_PROBLEM DESCRIPTION_:
Print every one of the rows below verbatim, changing nothing.
===== EXCERPTED RECORDS =====
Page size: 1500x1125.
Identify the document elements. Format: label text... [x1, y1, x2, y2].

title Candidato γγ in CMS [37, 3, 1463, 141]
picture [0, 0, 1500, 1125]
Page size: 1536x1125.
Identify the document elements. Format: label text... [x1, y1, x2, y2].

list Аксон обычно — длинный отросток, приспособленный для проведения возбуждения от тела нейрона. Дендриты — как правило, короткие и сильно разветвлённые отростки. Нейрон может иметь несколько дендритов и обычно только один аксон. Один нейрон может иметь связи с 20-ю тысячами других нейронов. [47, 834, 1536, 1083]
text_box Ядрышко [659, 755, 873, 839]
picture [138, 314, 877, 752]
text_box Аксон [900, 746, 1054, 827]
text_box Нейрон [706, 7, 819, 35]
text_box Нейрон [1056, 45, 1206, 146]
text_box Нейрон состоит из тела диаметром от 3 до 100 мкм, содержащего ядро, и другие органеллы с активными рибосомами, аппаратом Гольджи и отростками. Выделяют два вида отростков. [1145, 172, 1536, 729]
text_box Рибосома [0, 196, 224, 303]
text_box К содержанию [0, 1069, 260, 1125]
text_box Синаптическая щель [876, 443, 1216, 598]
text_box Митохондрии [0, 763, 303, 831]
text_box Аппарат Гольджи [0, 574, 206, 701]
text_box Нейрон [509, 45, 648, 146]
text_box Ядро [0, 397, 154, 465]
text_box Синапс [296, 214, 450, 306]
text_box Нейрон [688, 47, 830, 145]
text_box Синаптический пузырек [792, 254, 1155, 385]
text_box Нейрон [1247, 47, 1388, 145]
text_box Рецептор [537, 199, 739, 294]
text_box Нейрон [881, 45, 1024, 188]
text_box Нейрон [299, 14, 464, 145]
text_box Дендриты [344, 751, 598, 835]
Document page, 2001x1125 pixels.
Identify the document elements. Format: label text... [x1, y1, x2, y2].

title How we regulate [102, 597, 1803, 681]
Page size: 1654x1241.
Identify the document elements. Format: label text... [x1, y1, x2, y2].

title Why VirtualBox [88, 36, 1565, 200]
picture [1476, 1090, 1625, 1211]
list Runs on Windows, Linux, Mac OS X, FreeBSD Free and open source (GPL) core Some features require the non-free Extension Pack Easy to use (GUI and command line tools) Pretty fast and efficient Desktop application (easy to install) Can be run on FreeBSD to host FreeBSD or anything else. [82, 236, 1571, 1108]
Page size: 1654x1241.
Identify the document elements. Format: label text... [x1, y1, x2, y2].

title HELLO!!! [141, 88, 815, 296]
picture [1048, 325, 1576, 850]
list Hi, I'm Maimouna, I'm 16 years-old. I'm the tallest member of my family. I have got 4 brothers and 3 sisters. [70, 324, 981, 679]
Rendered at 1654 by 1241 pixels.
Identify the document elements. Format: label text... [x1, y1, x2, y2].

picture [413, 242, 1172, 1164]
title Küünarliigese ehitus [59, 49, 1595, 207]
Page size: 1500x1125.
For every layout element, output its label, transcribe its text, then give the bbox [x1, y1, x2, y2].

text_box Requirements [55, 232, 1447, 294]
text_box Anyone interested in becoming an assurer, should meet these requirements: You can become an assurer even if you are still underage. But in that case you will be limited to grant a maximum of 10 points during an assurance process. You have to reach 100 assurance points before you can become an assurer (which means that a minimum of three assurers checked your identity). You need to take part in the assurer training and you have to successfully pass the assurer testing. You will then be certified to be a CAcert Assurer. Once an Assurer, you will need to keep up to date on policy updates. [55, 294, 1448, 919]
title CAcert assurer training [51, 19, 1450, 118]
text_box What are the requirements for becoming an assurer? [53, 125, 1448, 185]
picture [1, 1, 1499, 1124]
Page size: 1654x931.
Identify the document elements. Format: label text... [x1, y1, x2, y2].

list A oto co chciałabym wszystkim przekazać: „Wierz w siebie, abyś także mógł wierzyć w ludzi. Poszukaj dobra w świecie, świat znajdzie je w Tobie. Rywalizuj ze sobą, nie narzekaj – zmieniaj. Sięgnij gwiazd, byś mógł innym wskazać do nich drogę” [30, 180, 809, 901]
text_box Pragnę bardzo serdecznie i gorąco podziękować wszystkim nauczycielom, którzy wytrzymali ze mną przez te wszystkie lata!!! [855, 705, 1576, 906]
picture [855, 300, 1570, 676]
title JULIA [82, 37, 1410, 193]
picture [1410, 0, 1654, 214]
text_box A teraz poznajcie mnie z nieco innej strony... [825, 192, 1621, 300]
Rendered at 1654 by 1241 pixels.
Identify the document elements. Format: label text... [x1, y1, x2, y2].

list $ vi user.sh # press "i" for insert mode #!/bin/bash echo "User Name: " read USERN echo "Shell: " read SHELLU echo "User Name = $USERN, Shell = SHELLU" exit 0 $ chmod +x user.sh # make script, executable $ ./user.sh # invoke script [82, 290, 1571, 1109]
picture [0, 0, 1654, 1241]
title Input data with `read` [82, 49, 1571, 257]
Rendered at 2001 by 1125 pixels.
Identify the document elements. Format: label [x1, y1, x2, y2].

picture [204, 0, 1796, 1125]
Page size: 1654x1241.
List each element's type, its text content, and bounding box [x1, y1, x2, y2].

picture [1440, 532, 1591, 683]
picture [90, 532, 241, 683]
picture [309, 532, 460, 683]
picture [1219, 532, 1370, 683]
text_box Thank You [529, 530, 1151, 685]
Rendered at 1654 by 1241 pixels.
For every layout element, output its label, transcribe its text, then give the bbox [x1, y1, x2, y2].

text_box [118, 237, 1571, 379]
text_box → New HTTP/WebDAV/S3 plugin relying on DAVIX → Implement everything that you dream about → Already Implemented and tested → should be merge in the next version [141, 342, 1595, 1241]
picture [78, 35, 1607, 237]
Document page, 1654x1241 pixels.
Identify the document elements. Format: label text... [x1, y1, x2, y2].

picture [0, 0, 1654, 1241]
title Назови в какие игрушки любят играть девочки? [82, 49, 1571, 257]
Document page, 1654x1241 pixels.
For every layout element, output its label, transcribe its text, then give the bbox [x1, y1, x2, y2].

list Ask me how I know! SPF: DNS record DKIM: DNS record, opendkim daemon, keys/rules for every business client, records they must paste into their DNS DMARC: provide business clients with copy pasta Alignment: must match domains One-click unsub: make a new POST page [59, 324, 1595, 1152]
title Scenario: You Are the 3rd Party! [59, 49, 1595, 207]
=====
_SOLUTION TO THIS TASK_:
Page size: 1500x1125.
Identify the document elements. Format: label text... [x1, y1, x2, y2].

title Candidato γγ in CMS [37, 3, 1463, 141]
picture [0, 0, 1500, 1125]
Page size: 1536x1125.
Identify the document elements. Format: label text... [x1, y1, x2, y2].

list Аксон обычно — длинный отросток, приспособленный для проведения возбуждения от тела нейрона. Дендриты — как правило, короткие и сильно разветвлённые отростки. Нейрон может иметь несколько дендритов и обычно только один аксон. Один нейрон может иметь связи с 20-ю тысячами других нейронов. [47, 834, 1536, 1083]
text_box Ядрышко [659, 755, 873, 839]
picture [138, 314, 877, 752]
text_box Аксон [900, 746, 1054, 827]
text_box Нейрон [706, 7, 819, 35]
text_box Нейрон [1056, 45, 1206, 146]
text_box Нейрон состоит из тела диаметром от 3 до 100 мкм, содержащего ядро, и другие органеллы с активными рибосомами, аппаратом Гольджи и отростками. Выделяют два вида отростков. [1145, 172, 1536, 729]
text_box Рибосома [0, 196, 224, 303]
text_box К содержанию [0, 1069, 260, 1125]
text_box Синаптическая щель [876, 443, 1216, 598]
text_box Митохондрии [0, 763, 303, 831]
text_box Аппарат Гольджи [0, 574, 206, 701]
text_box Нейрон [509, 45, 648, 146]
text_box Ядро [0, 397, 154, 465]
text_box Синапс [296, 214, 450, 306]
text_box Нейрон [688, 47, 830, 145]
text_box Синаптический пузырек [792, 254, 1155, 385]
text_box Нейрон [1247, 47, 1388, 145]
text_box Рецептор [537, 199, 739, 294]
text_box Нейрон [881, 45, 1024, 188]
text_box Нейрон [299, 14, 464, 145]
text_box Дендриты [344, 751, 598, 835]
Document page, 2001x1125 pixels.
Identify the document elements. Format: label text... [x1, y1, x2, y2].

title How we regulate [102, 597, 1803, 681]
Page size: 1654x1241.
Identify the document elements. Format: label text... [x1, y1, x2, y2].

title Why VirtualBox [88, 36, 1565, 200]
picture [1476, 1090, 1625, 1211]
list Runs on Windows, Linux, Mac OS X, FreeBSD Free and open source (GPL) core Some features require the non-free Extension Pack Easy to use (GUI and command line tools) Pretty fast and efficient Desktop application (easy to install) Can be run on FreeBSD to host FreeBSD or anything else. [82, 236, 1571, 1108]
Page size: 1654x1241.
Identify the document elements. Format: label text... [x1, y1, x2, y2].

title HELLO!!! [141, 88, 815, 296]
picture [1048, 325, 1576, 850]
list Hi, I'm Maimouna, I'm 16 years-old. I'm the tallest member of my family. I have got 4 brothers and 3 sisters. [70, 324, 981, 679]
Rendered at 1654 by 1241 pixels.
Identify the document elements. Format: label text... [x1, y1, x2, y2].

picture [413, 242, 1172, 1164]
title Küünarliigese ehitus [59, 49, 1595, 207]
Page size: 1500x1125.
For every layout element, output its label, transcribe its text, then give the bbox [x1, y1, x2, y2].

text_box Requirements [55, 232, 1447, 294]
text_box Anyone interested in becoming an assurer, should meet these requirements: You can become an assurer even if you are still underage. But in that case you will be limited to grant a maximum of 10 points during an assurance process. You have to reach 100 assurance points before you can become an assurer (which means that a minimum of three assurers checked your identity). You need to take part in the assurer training and you have to successfully pass the assurer testing. You will then be certified to be a CAcert Assurer. Once an Assurer, you will need to keep up to date on policy updates. [55, 294, 1448, 919]
title CAcert assurer training [51, 19, 1450, 118]
text_box What are the requirements for becoming an assurer? [53, 125, 1448, 185]
picture [1, 1, 1499, 1124]
Page size: 1654x931.
Identify the document elements. Format: label text... [x1, y1, x2, y2].

list A oto co chciałabym wszystkim przekazać: „Wierz w siebie, abyś także mógł wierzyć w ludzi. Poszukaj dobra w świecie, świat znajdzie je w Tobie. Rywalizuj ze sobą, nie narzekaj – zmieniaj. Sięgnij gwiazd, byś mógł innym wskazać do nich drogę” [30, 180, 809, 901]
text_box Pragnę bardzo serdecznie i gorąco podziękować wszystkim nauczycielom, którzy wytrzymali ze mną przez te wszystkie lata!!! [855, 705, 1576, 906]
picture [855, 300, 1570, 676]
title JULIA [82, 37, 1410, 193]
picture [1410, 0, 1654, 214]
text_box A teraz poznajcie mnie z nieco innej strony... [825, 192, 1621, 300]
Rendered at 1654 by 1241 pixels.
Identify the document elements. Format: label text... [x1, y1, x2, y2].

list $ vi user.sh # press "i" for insert mode #!/bin/bash echo "User Name: " read USERN echo "Shell: " read SHELLU echo "User Name = $USERN, Shell = SHELLU" exit 0 $ chmod +x user.sh # make script, executable $ ./user.sh # invoke script [82, 290, 1571, 1109]
picture [0, 0, 1654, 1241]
title Input data with `read` [82, 49, 1571, 257]
Rendered at 2001 by 1125 pixels.
Identify the document elements. Format: label [x1, y1, x2, y2].

picture [204, 0, 1796, 1125]
Page size: 1654x1241.
List each element's type, its text content, and bounding box [x1, y1, x2, y2].

picture [1440, 532, 1591, 683]
picture [90, 532, 241, 683]
picture [309, 532, 460, 683]
picture [1219, 532, 1370, 683]
text_box Thank You [529, 530, 1151, 685]
Rendered at 1654 by 1241 pixels.
For every layout element, output its label, transcribe its text, then give the bbox [x1, y1, x2, y2].

text_box [118, 237, 1571, 379]
text_box → New HTTP/WebDAV/S3 plugin relying on DAVIX → Implement everything that you dream about → Already Implemented and tested → should be merge in the next version [141, 342, 1595, 1241]
picture [78, 35, 1607, 237]
Document page, 1654x1241 pixels.
Identify the document elements. Format: label text... [x1, y1, x2, y2].

picture [0, 0, 1654, 1241]
title Назови в какие игрушки любят играть девочки? [82, 49, 1571, 257]
Document page, 1654x1241 pixels.
For every layout element, output its label, transcribe its text, then give the bbox [x1, y1, x2, y2].

list Ask me how I know! SPF: DNS record DKIM: DNS record, opendkim daemon, keys/rules for every business client, records they must paste into their DNS DMARC: provide business clients with copy pasta Alignment: must match domains One-click unsub: make a new POST page [59, 324, 1595, 1152]
title Scenario: You Are the 3rd Party! [59, 49, 1595, 207]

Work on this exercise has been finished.